### WORK TO BE COMPLETED:
Reproduce the entries in full. Exclude all images from the copy.

Top of DATA EXCERPTS

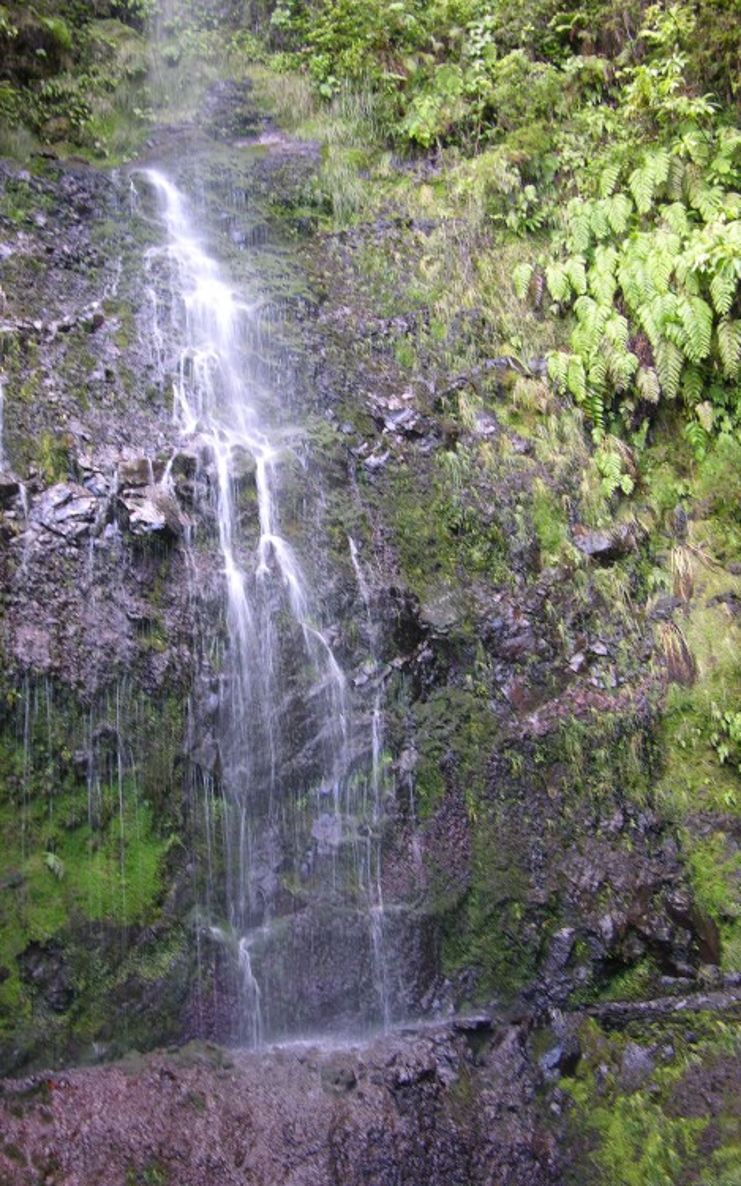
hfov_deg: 33.5
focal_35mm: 38
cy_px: 606
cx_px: 302
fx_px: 1227
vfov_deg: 51.5
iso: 50
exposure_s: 1/7.4
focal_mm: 8.9
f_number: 2.8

Bottom of DATA EXCERPTS

### ANSWER BOX:
hfov_deg: 33.5
focal_35mm: 38
cy_px: 606
cx_px: 302
fx_px: 1227
vfov_deg: 51.5
iso: 50
exposure_s: 1/7.4
focal_mm: 8.9
f_number: 2.8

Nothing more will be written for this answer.